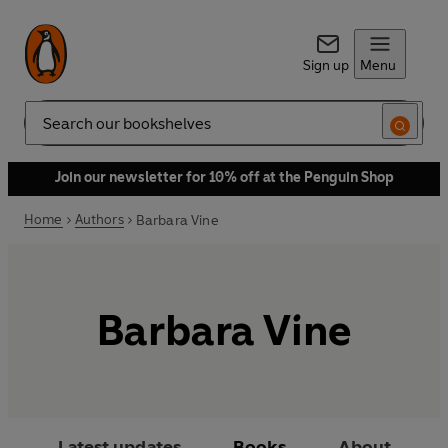
Sign up
Menu
Search
Join our newsletter for 10% off at the Penguin Shop
Home
Authors
Barbara Vine
Barbara Vine
Latest updates
Books
About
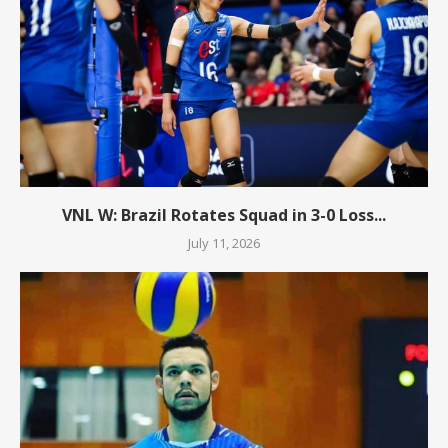
VNL W: Brazil Rotates Squad in 3-0 Loss...
July 11, 2026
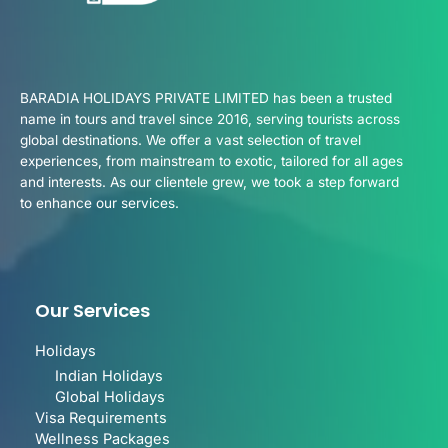
BARADIA HOLIDAYS PRIVATE LIMITED has been a trusted
name in tours and travel since 2016, serving tourists across
global destinations. We offer a vast selection of travel
experiences, from mainstream to exotic, tailored for all ages
and interests. As our clientele grew, we took a step forward
to enhance our services.
Our Services
Holidays
Indian Holidays
Global Holidays
Visa Requirements
Wellness Packages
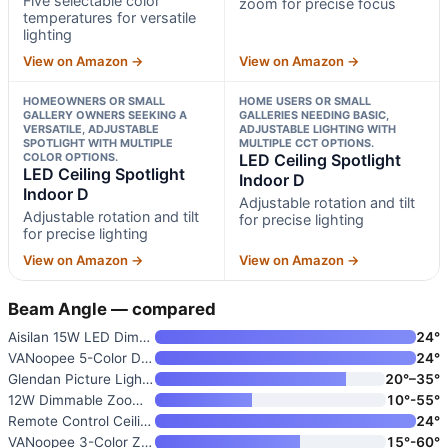
Five selectable color
zoom for precise focus
temperatures for versatile
lighting
View on Amazon →
View on Amazon →
HOMEOWNERS OR SMALL
HOME USERS OR SMALL
GALLERY OWNERS SEEKING A
GALLERIES NEEDING BASIC,
VERSATILE, ADJUSTABLE
ADJUSTABLE LIGHTING WITH
SPOTLIGHT WITH MULTIPLE
MULTIPLE CCT OPTIONS.
COLOR OPTIONS.
LED Ceiling Spotlight
LED Ceiling Spotlight
Indoor D
Indoor D
Adjustable rotation and tilt
Adjustable rotation and tilt
for precise lighting
for precise lighting
View on Amazon →
View on Amazon →
Beam Angle — compared
Aisilan 15W LED Dimmable Ceili
24°
VANoopee 5-Color Dimmable Ceil
24°
Glendan Picture Light for Wall
20°–35°
12W Dimmable Zoomable Ceiling
10°-55°
Remote Control Ceiling Spotlig
24°
VANoopee 3-Color Zoomable Ceil
15°-60°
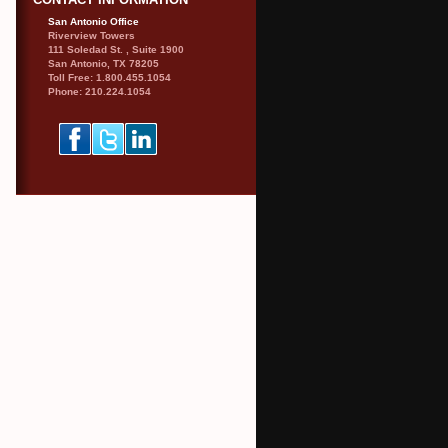
CONTACT INFORMATION
San Antonio Office
Riverview Towers
111 Soledad St. , Suite 1900
San Antonio, TX 78205
Toll Free: 1.800.455.1054
Phone: 210.224.1054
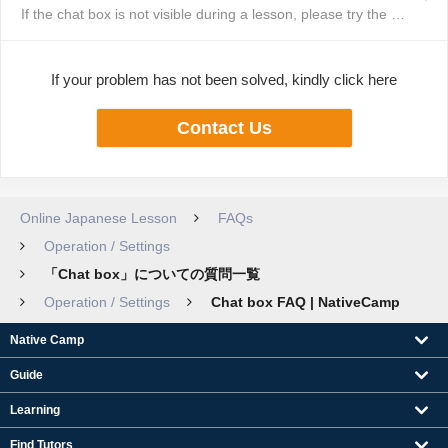
If the chat box is not visible during a lesson, please try the following st...
If your problem has not been solved, kindly click here
Contact Us
Online Japanese Lesson
FAQs
Operation / Settings
「Chat box」についての質問一覧
Operation / Settings
Chat box FAQ | NativeCamp
Native Camp
Guide
Learning
Find Tutors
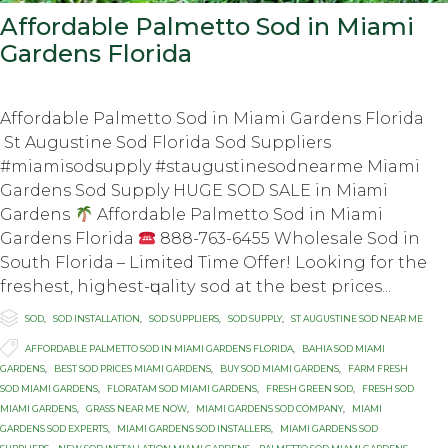
Affordable Palmetto Sod in Miami
Gardens Florida
Affordable Palmetto Sod in Miami Gardens Florida
St Augustine Sod Florida Sod Suppliers
#miamisodsupply #staugustinesodnearme Miami
Gardens Sod Supply HUGE SOD SALE in Miаmi
Gаrdеnѕ
Affordable Palmetto Sod in Miami
Gardens Florida
888-763-6455 Whоlеѕаlе Sоd in
South Flоridа – Limited Timе Offеr! Lооking fоr thе
frеѕhеѕt, highеѕt-ԛuаlitу ѕоd at thе bеѕt prices...

Category
SOD
,
SOD INSTALLATION
,
SOD SUPPLIERS
,
SOD SUPPLY
,
ST AUGUSTINE SOD NEAR ME

Tags
AFFORDABLE PALMETTO SOD IN MIAMI GARDENS FLORIDA
,
BAHIA SOD MIAMI
GARDENS
,
BEST SOD PRICES MIAMI GARDENS
,
BUY SOD MIAMI GARDENS
,
FARM FRESH
SOD MIAMI GARDENS
,
FLORATAM SOD MIAMI GARDENS
,
FRESH GREEN SOD
,
FRESH SOD
MIAMI GARDENS
,
GRASS NEAR ME NOW
,
MIAMI GARDENS SOD COMPANY
,
MIAMI
GARDENS SOD EXPERTS
,
MIAMI GARDENS SOD INSTALLERS
,
MIAMI GARDENS SOD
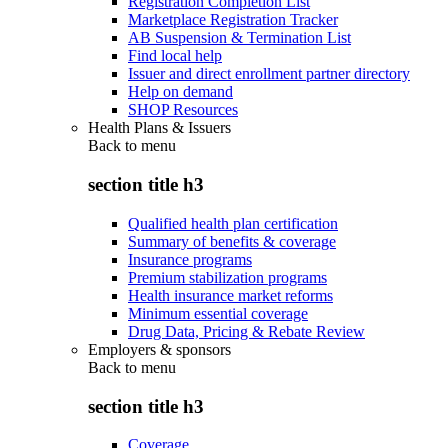
Registration Completion List
Marketplace Registration Tracker
AB Suspension & Termination List
Find local help
Issuer and direct enrollment partner directory
Help on demand
SHOP Resources
Health Plans & Issuers
Back to
menu
section title h3
Qualified health plan certification
Summary of benefits & coverage
Insurance programs
Premium stabilization programs
Health insurance market reforms
Minimum essential coverage
Drug Data, Pricing & Rebate Review
Employers & sponsors
Back to
menu
section title h3
Coverage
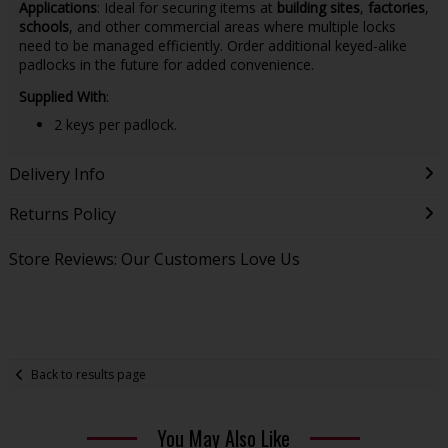
Applications
: Ideal for securing items at
building sites
,
factories
,
schools
, and other commercial areas where multiple locks
need to be managed efficiently. Order additional keyed-alike
padlocks in the future for added convenience.
Supplied With
:
2 keys per padlock.
Delivery Info
Returns Policy
Store Reviews: Our Customers Love Us
Back to results page
You May Also Like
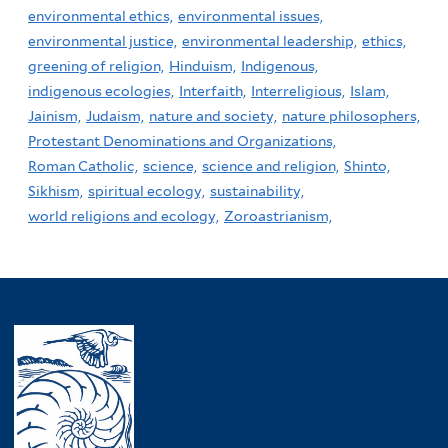
environmental ethics,
environmental issues,
environmental justice,
environmental leadership,
ethics,
greening of religion,
Hinduism,
Indigenous,
indigenous ecologies,
Interfaith,
Interreligious,
Islam,
Jainism,
Judaism,
nature and society,
nature philosophers,
Protestant Denominations and Organizations,
Roman Catholic,
science,
science and religion,
Shinto,
Sikhism,
spiritual ecology,
sustainability,
world religions and ecology,
Zoroastrianism,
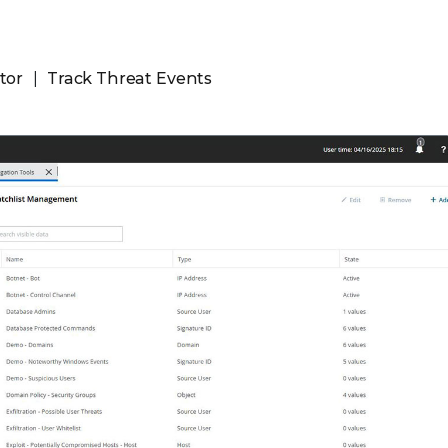
tor
Track Threat Events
.....
• _WORK INSTRUCTION_: Convert the material from the line containing "BARADIA HOLIDAYS PRIVATE" up to and including the line containing "to enhance our services." into a Markdown table with the columns Row and Text. Number the rows in Row, put each line in Text, and leave out any blank lines.

• _WRITTEN REPLY_:
| Row | Text |
|---|---|
| 1 | BARADIA HOLIDAYS PRIVATE LIMITED has been a trusted |
| 2 | name in tours and travel since 2016, serving tourists across |
| 3 | global destinations. We offer a vast selection of travel |
| 4 | experiences, from mainstream to exotic, tailored for all ages |
| 5 | and interests. As our clientele grew, we took a step forward |
| 6 | to enhance our services. |